Yeah, nothing's going to eat that broomweed, except bison or rhinocerous. I'm not gonna go there... :cowboy:
Even if cows graze through it, they'll come up with eye injuries from poking themselves on its stiff stems and branches.
I've dealt with it, too. Broomweed will usually move into an unmaintained pasture around here. The stems are like dowel rods. Right now, I would suggest shredding it short. Then wait a month or two and spray with 2,4-d for winter weeds, because you might get hit by plaintain this winter. Next spring, watch for the young broomweed coming up. Note that young broomweed looks totally different from the mature plant you're seeing now. In its young phase, it's a single vertical stalk coming up, with 2" straight leaves curling out from it. At that point, especially if it's under 6 inches, it's very susceptible to 2,4-d. I'd go pretty heavy at 1.5 to 2 quarts per acre, with a surfactant.
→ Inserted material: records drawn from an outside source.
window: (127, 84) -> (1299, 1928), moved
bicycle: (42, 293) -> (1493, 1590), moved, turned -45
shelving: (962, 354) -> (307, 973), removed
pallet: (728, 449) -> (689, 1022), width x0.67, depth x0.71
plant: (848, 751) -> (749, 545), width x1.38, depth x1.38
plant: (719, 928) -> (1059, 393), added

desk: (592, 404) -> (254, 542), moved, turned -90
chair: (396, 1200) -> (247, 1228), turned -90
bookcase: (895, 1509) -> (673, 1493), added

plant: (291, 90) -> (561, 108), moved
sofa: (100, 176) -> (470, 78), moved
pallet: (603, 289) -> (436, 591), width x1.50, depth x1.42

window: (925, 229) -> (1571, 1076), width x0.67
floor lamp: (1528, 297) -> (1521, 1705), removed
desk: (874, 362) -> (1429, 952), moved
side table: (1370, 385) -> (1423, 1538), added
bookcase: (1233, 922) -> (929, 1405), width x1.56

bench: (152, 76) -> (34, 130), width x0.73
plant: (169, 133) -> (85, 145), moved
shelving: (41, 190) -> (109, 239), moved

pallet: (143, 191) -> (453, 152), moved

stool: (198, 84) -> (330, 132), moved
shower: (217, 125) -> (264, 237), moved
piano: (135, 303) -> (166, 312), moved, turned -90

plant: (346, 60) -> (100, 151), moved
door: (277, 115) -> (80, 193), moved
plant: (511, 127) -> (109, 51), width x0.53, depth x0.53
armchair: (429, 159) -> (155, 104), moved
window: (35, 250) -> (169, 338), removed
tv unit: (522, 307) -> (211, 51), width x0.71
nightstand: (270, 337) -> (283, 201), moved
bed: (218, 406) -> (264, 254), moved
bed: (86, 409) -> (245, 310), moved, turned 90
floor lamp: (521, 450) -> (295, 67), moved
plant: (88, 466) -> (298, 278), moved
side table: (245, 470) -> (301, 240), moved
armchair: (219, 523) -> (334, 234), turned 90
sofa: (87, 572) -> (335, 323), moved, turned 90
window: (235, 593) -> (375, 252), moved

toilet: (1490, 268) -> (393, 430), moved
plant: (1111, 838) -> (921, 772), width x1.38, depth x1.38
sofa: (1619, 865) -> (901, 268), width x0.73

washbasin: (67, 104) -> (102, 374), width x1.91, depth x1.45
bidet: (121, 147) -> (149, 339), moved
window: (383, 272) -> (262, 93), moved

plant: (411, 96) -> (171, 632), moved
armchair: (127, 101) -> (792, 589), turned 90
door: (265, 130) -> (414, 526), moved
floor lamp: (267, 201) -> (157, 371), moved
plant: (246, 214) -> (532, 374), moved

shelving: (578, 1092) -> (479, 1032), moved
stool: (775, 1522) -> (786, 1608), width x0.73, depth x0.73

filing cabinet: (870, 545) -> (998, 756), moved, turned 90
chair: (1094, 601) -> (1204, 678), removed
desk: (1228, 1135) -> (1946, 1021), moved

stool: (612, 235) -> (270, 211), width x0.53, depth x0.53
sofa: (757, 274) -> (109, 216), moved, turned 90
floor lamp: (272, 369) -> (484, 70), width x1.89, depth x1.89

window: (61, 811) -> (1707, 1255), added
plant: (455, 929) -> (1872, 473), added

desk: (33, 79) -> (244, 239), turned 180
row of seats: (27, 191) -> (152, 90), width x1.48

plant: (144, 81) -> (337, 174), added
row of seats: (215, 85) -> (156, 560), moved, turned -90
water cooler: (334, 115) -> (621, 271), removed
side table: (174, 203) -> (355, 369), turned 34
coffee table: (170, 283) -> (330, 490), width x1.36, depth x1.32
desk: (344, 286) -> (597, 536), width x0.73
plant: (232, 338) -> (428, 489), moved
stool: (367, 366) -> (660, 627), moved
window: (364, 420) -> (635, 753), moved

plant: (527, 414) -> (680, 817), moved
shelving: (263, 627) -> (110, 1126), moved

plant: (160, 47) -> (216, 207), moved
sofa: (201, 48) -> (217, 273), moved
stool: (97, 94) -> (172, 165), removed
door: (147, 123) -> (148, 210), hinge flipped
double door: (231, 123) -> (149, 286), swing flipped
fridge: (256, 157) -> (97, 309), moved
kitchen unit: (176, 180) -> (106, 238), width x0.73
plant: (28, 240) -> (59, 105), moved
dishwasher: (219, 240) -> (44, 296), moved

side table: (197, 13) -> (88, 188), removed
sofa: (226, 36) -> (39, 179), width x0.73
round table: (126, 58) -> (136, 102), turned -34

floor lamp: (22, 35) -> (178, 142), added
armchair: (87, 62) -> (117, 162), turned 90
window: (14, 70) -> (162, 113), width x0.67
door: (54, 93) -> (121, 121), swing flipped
You might need to do a second spraying in late May, to get what the first spraying missed. Beyond that, you'll have to just wait for the spring rains, if any, to bring up whatever grass is there. I nailed the broomweed and ragweed this spring, so I'm keeping cows off my pasture this year, letting the native grass thicken out (which it's doing very nicely) and go to seed. Then after it seeds out, I'll cut it down and repeat the spray schedule described above. I'm tentatively planning to start grazing it again next spring around May or June.
Watch that mesquite, it will consume your land. Spray the trunks up about 24" with a 25/75 Remedy/diesel mix and that will kill them. You didn't mention anything about cedar (ashe juniper), an overwhelming problem on much Texas land.
I agree with some others here that you might have been a little premature putting cows on it at this point.